[rulé sô tòno] (loc. trav. PHILO.)
Diogène de Sinope, dit Διογένης ὁ Σινωπεύς, philosophe j’me-foutiste de son état, laissa quelques belles saillies verbales à la postérité dont la fameuse demandant à Alexandre le Grand de s’ôter de son soleil qui lui vaut aujourd’hui encore quelques usages, même si l’insolent moderne préfère intimer d’aller niq*** sa mère (mais ceci est une autre histoire).
Mieux encore, il entreprit de créer rouler son tonneau à partir de ce qui lui servait d’habitation (même si certains ergotent encore sur la forme exacte de la baraque et prétendent qu’il s’agissait d’une jarre), expression qui quant à elle est désormais désuète.
Se donner une contenance pour ne pas passer pour un glandeur
Rouler son tonneau signifie en effet effectuer un travail sans aucun sens, soit ce qui fit le plus célèbre bavardeur de l’école cynique au beau milieu de l’agitation guerrière de Corinthe histoire de se donner une contenance et de ne pas passer pour un glandeur, chose hautement improbable en open space contemporain.

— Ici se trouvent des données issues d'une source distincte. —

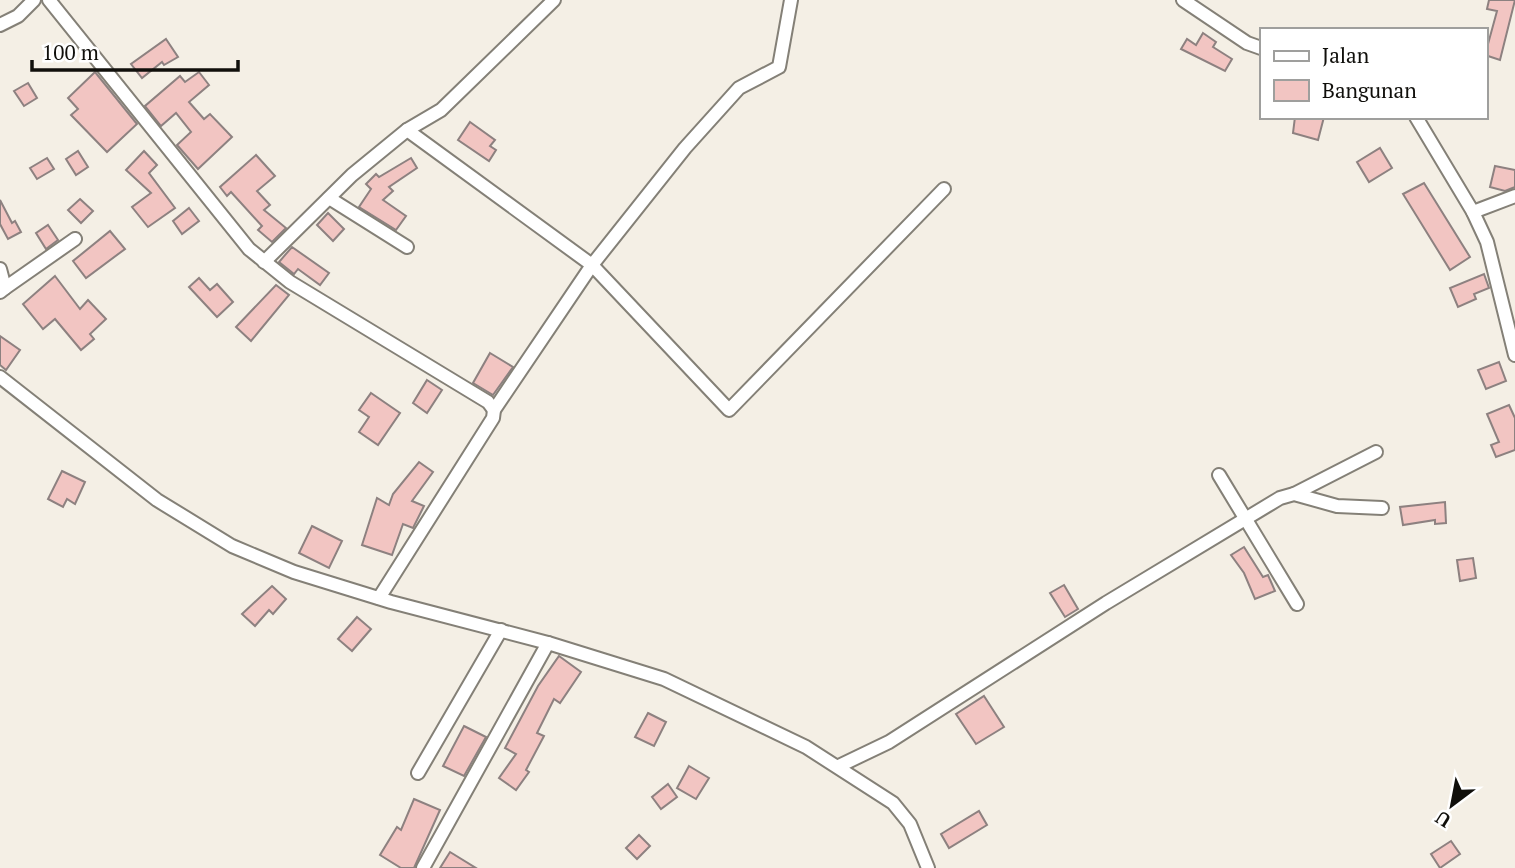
<svg xmlns="http://www.w3.org/2000/svg" width="1515" height="868" viewBox="0 0 1515 868" font-family="'PT Serif',serif">
	<style>
		.building { fill: #f2c5c2; stroke: #8d8180; stroke-width: 2 }
		.lines { fill: none; stroke-linecap: round; stroke-linejoin: round }
		.minor-casing { stroke: #848077; stroke-width: 16 }
		.minor { stroke: #fff; stroke-width: 12 }
	</style>
	<rect width="100%" height="100%" fill="#f4efe5"/>
	<g class="building">
		<path d="M1489,0H1515L1500,60L1485,55L1497,11L1487,9Z"/>
		<path d="M1203,33L1216,42L1213,47L1232,59L1225,71L1181,49L1187,39L1196,45Z"/>
		<path d="M166,39L178,57L164,65L162,62L142,78L131,64Z"/>
		<path d="M95,72L137,124L107,152L71,115L78,109L68,98Z"/>
		<path d="M199,72L209,85L189,102L204,119L210,114L232,137L198,169L177,145L191,132L176,113L161,126L145,106L180,76L185,82Z"/>
		<path d="M28,83L37,98L24,106L14,91Z"/>
		<path d="M1295,117H1324L1318,140L1293,133Z"/>
		<path d="M470,122L495,140L490,146L496,150L489,161L458,140Z"/>
		<path d="M1380,148L1392,168L1369,182L1357,162Z"/>
		<path d="M78,151L88,167L76,175L66,159Z"/>
		<path d="M144,151L157,165L149,173L175,208L148,227L132,207L151,193L126,170Z"/>
		<path d="M256,155L275,176L257,191L270,205L264,210L286,228L272,242L258,230L262,226L231,192L227,196L220,187Z"/>
		<path d="M47,158L54,169L37,179L30,168Z"/>
		<path d="M411,158L417,168L389,187L393,191L383,200L406,216L396,230L359,207L371,189L366,184L376,174L379,177Z"/>
		<path d="M1495,166L1515,170V187L1505,191L1490,187Z"/>
		<path d="M1424,183L1470,257L1450,270L1403,194Z"/>
		<path d="M80,199L93,211L81,223L68,210Z"/>
		<path d="M0,200L12,223L15,221L21,232L8,239L0,224Z"/>
		<path d="M189,208L199,221L182,234L173,221Z"/>
		<path d="M328,213L344,229L333,241L317,225Z"/>
		<path d="M48,225L58,240L46,249L36,233Z"/>
		<path d="M110,231L125,249L86,278L73,261Z"/>
		<path d="M292,247L329,273L320,285L298,269L294,274L279,262Z"/>
		<path d="M1484,274L1489,288L1474,294L1476,299L1458,307L1450,288Z"/>
		<path d="M55,276L80,309L88,300L106,319L90,334L94,339L81,350L55,319L43,329L23,304Z"/>
		<path d="M199,278L210,290L217,284L233,302L217,317L189,287Z"/>
		<path d="M276,285L289,295L251,341L236,327Z"/>
		<path d="M0,336L20,350L6,370L0,365Z"/>
		<path d="M490,353L513,367L493,395L473,383Z"/>
		<path d="M1499,362L1506,381L1486,389L1478,370Z"/>
		<path d="M427,380L442,390L427,413L413,403Z"/>
		<path d="M371,393L400,413L378,445L359,432L369,417L359,410Z"/>
		<path d="M1509,405L1515,418V450L1496,457L1491,445L1499,442L1487,414Z"/>
		<path d="M419,462L433,472L412,501L424,506L413,528L403,524L392,555L362,545L377,498L389,505L393,494Z"/>
		<path d="M62,471L85,482L75,504L67,499L63,507L48,499Z"/>
		<path d="M1445,502L1446,523L1435,524V520L1403,525L1400,507Z"/>
		<path d="M312,526L342,541L329,568L299,553Z"/>
		<path d="M1244,547L1263,577L1268,575L1275,591L1255,599L1244,573L1231,555Z"/>
		<path d="M1473,558L1476,578L1460,581L1457,560Z"/>
		<path d="M1064,585L1078,609L1065,617L1050,593Z"/>
		<path d="M272,586L286,599L273,614L269,610L255,626L242,614Z"/>
		<path d="M357,617L371,629L352,651L338,639Z"/>
		<path d="M559,656L581,672L560,703L554,699L537,733L544,736L526,770L529,772L516,790L499,778L516,754L505,748L538,686Z"/>
		<path d="M984,696L1004,727L976,744L956,714Z"/>
		<path d="M648,713L666,722L654,746L635,737Z"/>
		<path d="M464,726L486,737L464,776L443,766Z"/>
		<path d="M689,766L709,778L696,799L677,788Z"/>
		<path d="M668,784L677,797L661,809L652,797Z"/>
		<path d="M414,799L440,810L414,868H401L380,855L397,827L401,830Z"/>
		<path d="M979,811L987,825L949,848L941,834Z"/>
		<path d="M639,835L650,846L637,859L626,848Z"/>
		<path d="M1451,841L1460,854L1440,868L1431,854Z"/>
		<path d="M450,852L476,868H440Z"/>
	</g>
	<g class="lines">
		<defs>
			<g id="minor">
				<path d="M49,0L249,249L290,282L488,402L494,410"/>
				<path d="M1183,0L1247,43L1261,48"/>
				<path d="M0,25L18,16L34,0"/>
				<path d="M1416,117L1473,212L1487,242L1515,355"/>
				<path d="M407,130L592,265L685,148L739,88L779,67L791,0"/>
				<path d="M329,198L407,247"/>
				<path d="M1473,212L1515,196"/>
				<path d="M264,262L352,175L407,130L441,110L554,0"/>
				<path d="M0,269L5,288L0,292"/>
				<path d="M5,288L75,239"/>
				<path d="M0,377L157,500L232,546L294,572L391,602L548,643L664,679L806,747L893,803L910,824L928,868"/>
				<path d="M1219,475L1297,604"/>
				<path d="M1294,494L1376,452"/>
				<path d="M379,598L493,418L494,410L592,265L729,410L944,189"/>
				<path d="M839,766L889,742L1106,603L1280,498L1294,494L1337,506L1382,508"/>
				<path d="M418,773L501,630"/>
				<path d="M423,868L548,643"/>
			</g>
		</defs>
		<use href="#minor" class="minor-casing"/>
		<use href="#minor" class="minor"/>
	</g>
	<rect x="1260" y="28" width="228" height="91" fill="#ffffff" stroke="#9f9f9d" stroke-width="2"/>
	<rect x="1274" y="51" width="35" height="10" fill="#ffffff" stroke="#9f9f9d" stroke-width="2"/>
	<text x="1322" y="63" font-size="21" fill="#100f0b">Jalan</text>
	<rect x="1274" y="80" width="35" height="21" fill="#f2c5c2" stroke="#9f9f9d" stroke-width="2"/>
	<text x="1322" y="98" font-size="21" fill="#100f0b">Bangunan</text>
	<g transform="translate(1452 805) rotate(212)" stroke="#ffffff" stroke-width="5" paint-order="stroke">
	<path d="M0-5L12 26L0 18L-12 26Z" fill="#100f0b"/>
	<text y="-10" font-size="19" font-weight="bold" text-anchor="middle" fill="#100f0b">U</text>
	</g>
	<path d="M32 60v10h206v-10" fill="none" stroke="#100f0b" stroke-width="3.5"/>
	<text x="42" y="60" font-size="21" fill="#100f0b" stroke="#ffffff" stroke-width="5" paint-order="stroke">100 m</text>
</svg>
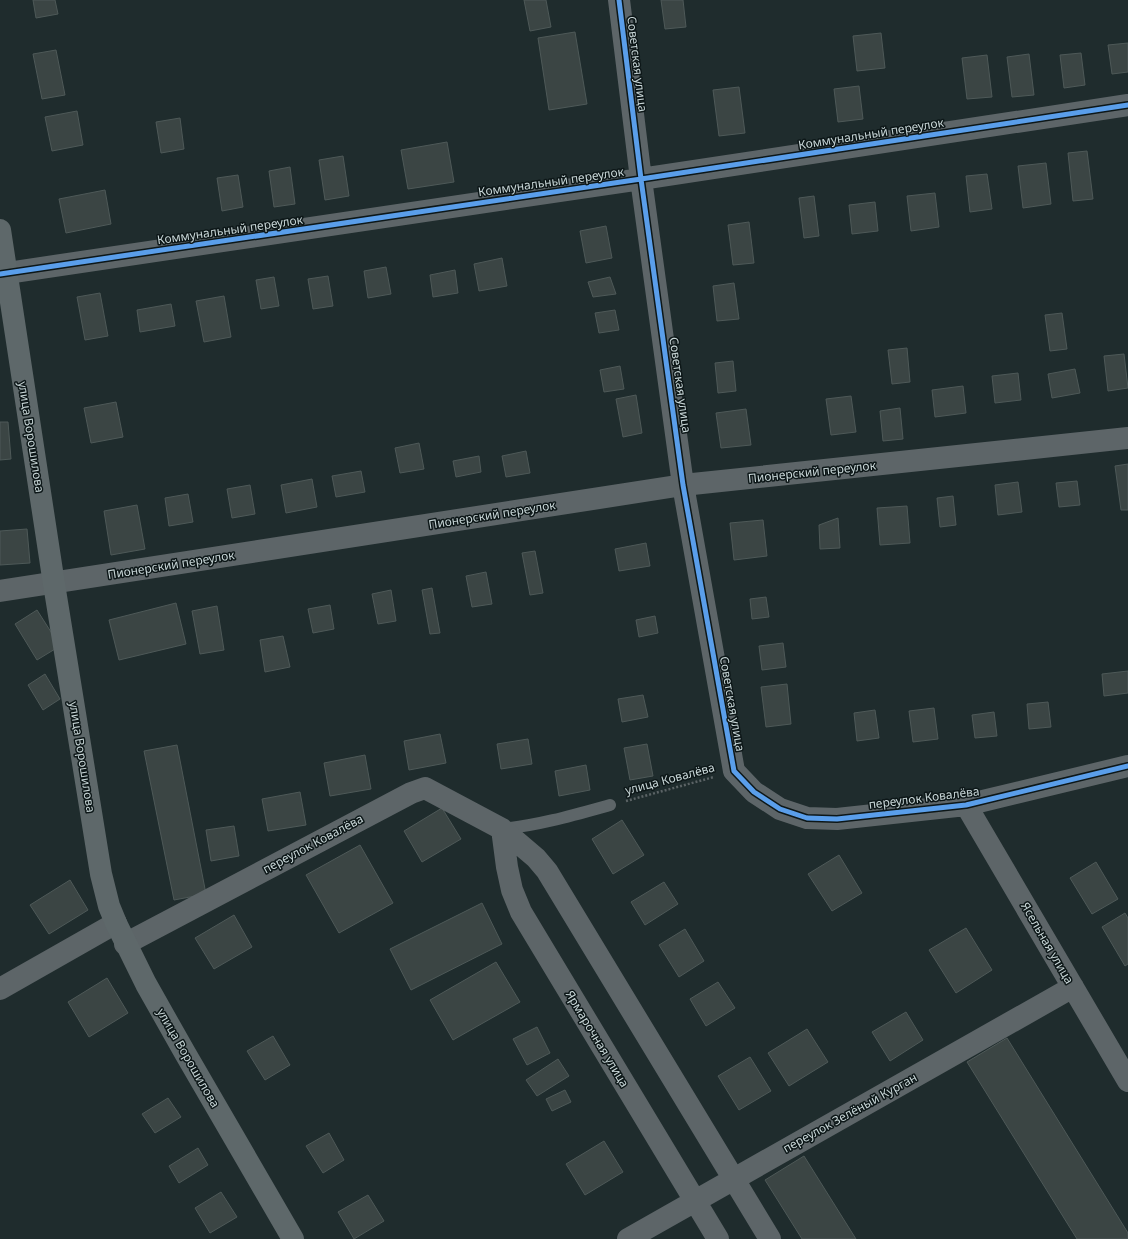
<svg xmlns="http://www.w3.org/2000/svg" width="1128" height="1239" viewBox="0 0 1128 1239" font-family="'Noto Sans',sans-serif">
  <rect width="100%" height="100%" fill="#1f2c2d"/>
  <path fill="#3b4544" stroke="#4e5958" d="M33,0H55L58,14L36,18Z
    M524,0H546L551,27L530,31Z
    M661,0H683L686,27L665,29Z
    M575,32L587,104L549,110L538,38Z
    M881,33L885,68L857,71L853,36Z
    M1128,43V72L1112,74L1108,45Z
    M56,50L65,95L42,99L33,54Z
    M1081,53L1085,85L1064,88L1060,55Z
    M1029,54L1034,95L1012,97L1007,57Z
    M987,55L992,97L967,99L962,58Z
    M859,86L863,119L838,122L834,89Z
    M739,87L745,133L719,136L713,90Z
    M77,111L83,145L52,151L45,117Z
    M180,118L184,149L161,153L156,122Z
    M447,142L454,182L408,189L401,150Z
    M1087,151L1093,199L1073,201L1068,153Z
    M343,156L349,196L325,200L319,160Z
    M1046,163L1051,204L1023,208L1018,166Z
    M290,167L295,204L274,207L269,171Z
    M987,174L992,209L970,212L966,176Z
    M238,175L243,207L222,211L217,178Z
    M105,190L111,224L66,233L59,199Z
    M935,193L939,227L911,231L907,196Z
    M814,196L819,236L804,238L799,198Z
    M875,202L878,231L852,234L849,205Z
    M749,222L754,263L733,265L728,225Z
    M606,226L612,258L586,263L580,231Z
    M502,258L507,286L479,291L474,264Z
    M386,267L391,294L368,298L364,271Z
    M455,270L458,293L433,297L430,275Z
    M328,276L333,306L313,309L308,279Z
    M274,277L279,306L261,309L256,280Z
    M610,277L616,294L593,297L588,282Z
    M734,283L739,319L717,321L713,286Z
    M100,293L108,336L85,340L77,297Z
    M224,296L231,337L204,342L196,301Z
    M171,304L175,326L140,332L137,310Z
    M615,310L619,330L599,333L595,313Z
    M1062,313L1067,349L1050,351L1045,315Z
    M907,348L910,382L892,384L888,350Z
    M1124,354L1128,388L1108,391L1104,356Z
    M733,361L736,391L718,393L715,363Z
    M620,366L624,389L604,392L600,370Z
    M1075,369L1080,393L1052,398L1048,374Z
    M1018,373L1021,400L995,403L992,376Z
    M963,386L966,413L935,417L932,390Z
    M636,395L642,433L623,437L616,399Z
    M851,396L856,432L831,435L826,399Z
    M116,402L123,437L91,443L84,408Z
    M900,408L903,439L883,441L880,411Z
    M746,409L751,445L721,448L716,413Z
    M0,422H8L11,459L0,460Z
    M419,443L424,469L400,473L395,448Z
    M526,451L530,473L506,477L502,456Z
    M479,456L481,472L456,477L453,461Z
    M1128,464V510H1121L1115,466Z
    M361,471L365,492L336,497L332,476Z
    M312,479L317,507L286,513L281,485Z
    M1077,481L1080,505L1059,507L1056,483Z
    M1018,482L1022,512L998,515L995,485Z
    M250,485L255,514L232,518L227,489Z
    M188,494L193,522L169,526L165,498Z
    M953,496L956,525L940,527L937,498Z
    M137,505L145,549L111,555L104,511Z
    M907,506L910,543L880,545L877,508Z
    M838,518L840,548L820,549L819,525Z
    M763,520L767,556L734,560L730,523Z
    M27,529L30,563L0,565V531Z
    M646,543L650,566L619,571L615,549Z
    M535,551L543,593L530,595L522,553Z
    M486,572L492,604L472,607L466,576Z
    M432,588L440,633L430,634L422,590Z
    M391,590L396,621L378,624L372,594Z
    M766,597L769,617L752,619L750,599Z
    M176,603L186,644L119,660L109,620Z
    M330,605L334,629L313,633L308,609Z
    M217,606L224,650L200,654L192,611Z
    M37,610L60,646L37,660L15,624Z
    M655,616L658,633L639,637L636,620Z
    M283,636L290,667L265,672L260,640Z
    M783,643L786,667L762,670L759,646Z
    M1128,671V693L1104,696L1102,674Z
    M45,674L60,699L43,710L28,685Z
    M787,684L791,724L766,727L761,687Z
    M643,695L648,717L622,722L618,699Z
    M1048,702L1051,727L1029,729L1027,704Z
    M934,708L938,739L913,742L909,711Z
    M875,710L879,738L857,741L854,713Z
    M994,712L997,736L975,738L972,715Z
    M440,734L446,763L409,770L404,741Z
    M528,739L532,764L501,769L497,744Z
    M647,744L653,776L630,780L624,748Z
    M177,745L206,894L174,900L144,751Z
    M365,755L371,789L330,796L324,763Z
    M586,765L590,790L559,796L555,771Z
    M300,792L306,825L268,831L262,799Z
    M442,808L461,839L422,862L404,831Z
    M622,820L644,855L613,874L592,839Z
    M234,826L239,856L211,861L206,830Z
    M360,845L393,903L339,933L306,875Z
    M839,855L862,893L832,911L808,874Z
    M1096,862L1118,899L1092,914L1070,878Z
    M70,880L88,910L49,934L30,905Z
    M664,882L678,904L645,925L631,902Z
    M482,903L502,944L411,990L390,949Z
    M1125,913L1128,918V964L1125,966L1102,927Z
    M234,915L252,947L214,969L195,938Z
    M966,928L992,970L956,993L929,950Z
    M685,929L704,961L679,977L659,945Z
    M496,962L520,1002L453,1040L430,1000Z
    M107,978L128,1013L89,1037L68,1002Z
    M718,982L735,1008L706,1026L690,999Z
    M906,1012L923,1040L890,1061L872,1032Z
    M537,1027L550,1053L527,1065L513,1039Z
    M807,1029L828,1062L789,1086L768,1053Z
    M273,1036L290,1065L265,1080L247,1051Z
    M1007,1038L1128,1233V1239H1077L967,1062Z
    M750,1057L771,1091L739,1110L718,1076Z
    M558,1059L569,1076L537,1096L526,1080Z
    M565,1090L571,1102L552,1111L546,1099Z
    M168,1098L181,1117L155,1133L142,1114Z
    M329,1133L344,1160L323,1173L306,1146Z
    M604,1141L623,1172L585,1195L566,1164Z
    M198,1148L208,1165L179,1183L169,1166Z
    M804,1156L856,1239H802L765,1180Z
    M221,1192L237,1217L210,1233L195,1208Z
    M368,1195L384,1221L354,1239L338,1212Z"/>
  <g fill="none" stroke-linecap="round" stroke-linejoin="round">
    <path stroke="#5b6365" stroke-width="2.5" stroke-dasharray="2 2" stroke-linecap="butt" d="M626,801L714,777"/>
    <path stroke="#5d6568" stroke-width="12" d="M502,829C540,825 574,815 610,805"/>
    <path stroke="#5d6568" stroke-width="22" d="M619,0L641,179L683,485L734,771L754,792L780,809L807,818L837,819L966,805L1128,766
      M0,274L641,179L1128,105
      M0,591L683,485L1128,438
      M966,805L1128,1081
      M502,829L507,867L512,890L521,912L718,1239
      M125,944L411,793L425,788L502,829L536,858L547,871L770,1239
      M0,989L116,923
      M628,1239L1073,987"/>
    <path stroke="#5e686a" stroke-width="22" d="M0,230L54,584L101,874L109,906L116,923L146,984L185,1053L293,1239"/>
    <g stroke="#0d1718" stroke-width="8">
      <path id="cycleway" d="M619,0L641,179L683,485L734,771L754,792L780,809L807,818L837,819L966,805L1128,766
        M0,274L641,179L1128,105"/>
    </g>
    <use href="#cycleway" stroke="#5a9eea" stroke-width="5"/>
  </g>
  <g text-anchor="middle" stroke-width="3" stroke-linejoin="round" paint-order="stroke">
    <g font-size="12" fill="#c8d6d7" stroke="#0d1718">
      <text transform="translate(637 64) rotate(83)" y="4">Советская улица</text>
      <text transform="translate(871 134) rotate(-9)" y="4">Коммунальный переулок</text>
      <text transform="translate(551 182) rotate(-8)" y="4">Коммунальный переулок</text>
      <text transform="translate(230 230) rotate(-8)" y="4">Коммунальный переулок</text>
      <text transform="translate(680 385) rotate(82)" y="4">Советская улица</text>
      <text transform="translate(31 437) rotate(81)" y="4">улица Ворошилова</text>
      <text transform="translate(812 472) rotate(-6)" y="4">Пионерский переулок</text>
      <text transform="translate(492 515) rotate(-9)" y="4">Пионерский переулок</text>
      <text transform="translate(171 565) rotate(-9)" y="4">Пионерский переулок</text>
      <text transform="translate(732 704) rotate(80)" y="4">Советская улица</text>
      <text transform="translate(82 757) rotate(81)" y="4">улица Ворошилова</text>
      <text transform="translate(670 779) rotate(-15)" y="4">улица Ковалёва</text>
      <text transform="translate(924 798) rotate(-7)" y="4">переулок Ковалёва</text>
      <text transform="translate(313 844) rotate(-28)" y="4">переулок Ковалёва</text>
      <text transform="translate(1047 943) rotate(60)" y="4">Ясельная улица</text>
      <text transform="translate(597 1039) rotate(59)" y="4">Ярмарочная улица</text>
      <text transform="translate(188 1058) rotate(60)" y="4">улица Ворошилова</text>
      <text transform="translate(850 1113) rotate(-29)" y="4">переулок Зелёный Курган</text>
    </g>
  </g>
</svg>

Tandis que Corinthiens, Athéniens, Thébains et Argiens se préparent à se coltiner les Spartiates dans l’un de ces conflits complexes de la Grèce antique, Diogène s’affaire lui aussi (mais se gausse en son for intérieur) en faisant rouler son tonneau.
Si l’Antarctique avait été exploré et la tondeuse à gazon inventée on eût dit que le philosophe tondait la banquise, mais il faudra attendre la première tondeuse d’Edwin Beard Budding en 1830 et le 6e Congrès international de géographie de 1895 pour planifier une expédition en Terra Australis Incognita et voir émerger cette seconde expression.
Rouler son tonneau est donc bien la première à faire part d’une activité sans queue ni tête simulée pour faire comme tout le monde, preuve que déjà quatre siècles avant JC, il est de mauvais goût de ne pas partager l’enthousiasme de la valeur travail, les réunions soporifiques et les PowerPoint® animés d’effets sonores époustouflants¹.
Pierre angulaire de Politeia, ouvrage de Diogène qui prône aussi l’égalité hommes-femmes, la suppression de la monnaie et la liberté sexuelle, rouler son tonneau sera bien vite écartée du langage et cantonnée en surannéité avec ces idées capables de faire basculer l’organisation de la société et du travail dans le n’importe quoi.
Uniquement admise pour le tonnelier remisant l’une de ses belles barriques dans laquelle vieillira le bon vin, rouler son tonneau perdra ce sens séditieux et désinvolte.
Diogène le cynique se contentera d’une petite insolence solaire en guise de souvenir et le travail pourra ainsi continuer à rendre libre.